Records from a data source:

◆ ◆ ◆ ◆ ◆

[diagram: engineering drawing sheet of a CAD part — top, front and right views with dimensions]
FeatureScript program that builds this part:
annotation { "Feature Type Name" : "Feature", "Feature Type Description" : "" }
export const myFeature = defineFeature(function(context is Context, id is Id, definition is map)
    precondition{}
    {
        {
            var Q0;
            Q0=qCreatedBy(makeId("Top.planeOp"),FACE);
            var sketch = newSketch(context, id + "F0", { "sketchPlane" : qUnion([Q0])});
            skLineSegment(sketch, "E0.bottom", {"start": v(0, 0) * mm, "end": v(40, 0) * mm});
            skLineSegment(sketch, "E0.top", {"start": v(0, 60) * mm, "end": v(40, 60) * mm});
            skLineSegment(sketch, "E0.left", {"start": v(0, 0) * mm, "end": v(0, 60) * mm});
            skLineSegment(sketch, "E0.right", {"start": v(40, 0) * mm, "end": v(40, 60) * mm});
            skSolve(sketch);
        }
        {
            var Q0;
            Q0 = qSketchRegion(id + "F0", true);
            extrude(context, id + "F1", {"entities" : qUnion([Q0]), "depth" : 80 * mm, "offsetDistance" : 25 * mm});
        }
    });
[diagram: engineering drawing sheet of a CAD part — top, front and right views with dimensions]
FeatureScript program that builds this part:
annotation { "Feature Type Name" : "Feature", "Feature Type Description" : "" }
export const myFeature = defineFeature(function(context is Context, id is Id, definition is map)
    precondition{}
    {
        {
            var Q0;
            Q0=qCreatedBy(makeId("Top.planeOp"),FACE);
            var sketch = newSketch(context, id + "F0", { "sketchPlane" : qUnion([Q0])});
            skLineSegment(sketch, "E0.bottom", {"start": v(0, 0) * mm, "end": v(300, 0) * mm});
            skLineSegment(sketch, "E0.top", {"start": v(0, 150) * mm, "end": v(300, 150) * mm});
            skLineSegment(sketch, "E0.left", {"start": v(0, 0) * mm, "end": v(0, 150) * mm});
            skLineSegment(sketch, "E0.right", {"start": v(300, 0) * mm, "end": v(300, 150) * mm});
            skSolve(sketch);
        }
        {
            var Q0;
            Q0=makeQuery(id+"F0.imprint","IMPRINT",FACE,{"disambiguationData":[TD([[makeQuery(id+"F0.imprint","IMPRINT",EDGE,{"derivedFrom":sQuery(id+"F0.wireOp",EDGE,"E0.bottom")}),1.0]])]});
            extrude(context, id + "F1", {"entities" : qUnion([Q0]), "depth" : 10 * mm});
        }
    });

◆ ◆ ◆ ◆ ◆

YOUR TASK:
From the material above, list every line that contains the string "bottom".

TASK RESPONSE:
            skLineSegment(sketch, "E0.bottom", {"start": v(0, 0) * mm, "end": v(40, 0) * mm});
            skLineSegment(sketch, "E0.bottom", {"start": v(0, 0) * mm, "end": v(300, 0) * mm});
            Q0=makeQuery(id+"F0.imprint","IMPRINT",FACE,{"disambiguationData":[TD([[makeQuery(id+"F0.imprint","IMPRINT",EDGE,{"derivedFrom":sQuery(id+"F0.wireOp",EDGE,"E0.bottom")}),1.0]])]});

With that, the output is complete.